Exactly the lines from the one containing "assign f2 = d2;" to the last line of the records, inclusive, are to be transcribed; include no others.

(Records excerpted from a collection)

- - - - - - -

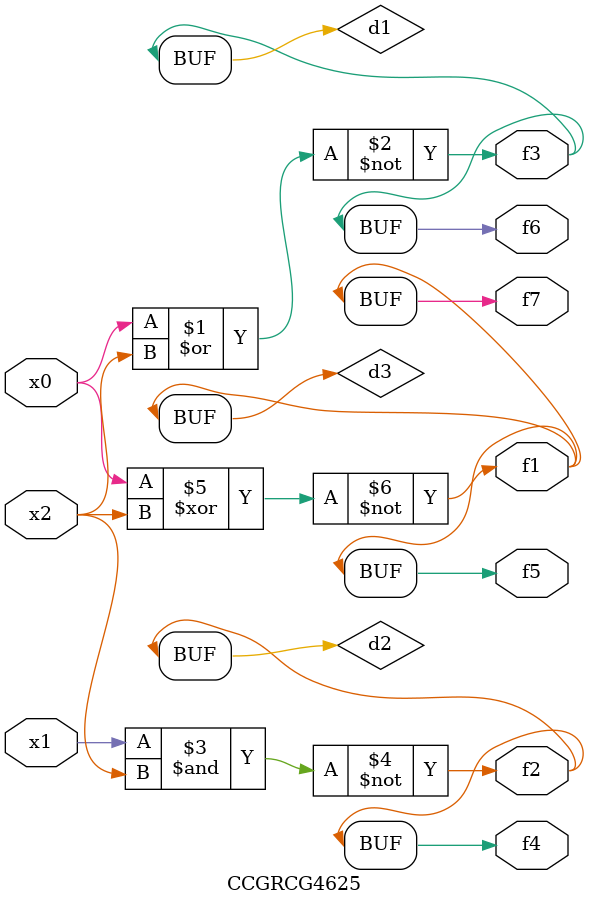
<source format=v>
module CCGRCG4625(
	input x0, x1, x2,
	output f1, f2, f3, f4, f5, f6, f7
);

	wire d1, d2, d3;

	nor (d1, x0, x2);
	nand (d2, x1, x2);
	xnor (d3, x0, x2);
	assign f1 = d3;
	assign f2 = d2;
	assign f3 = d1;
	assign f4 = d2;
	assign f5 = d3;
	assign f6 = d1;
	assign f7 = d3;
endmodule

</source>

- - - - - - -

▶ Exercise solution:
	assign f2 = d2;
	assign f3 = d1;
	assign f4 = d2;
	assign f5 = d3;
	assign f6 = d1;
	assign f7 = d3;
endmodule

</source>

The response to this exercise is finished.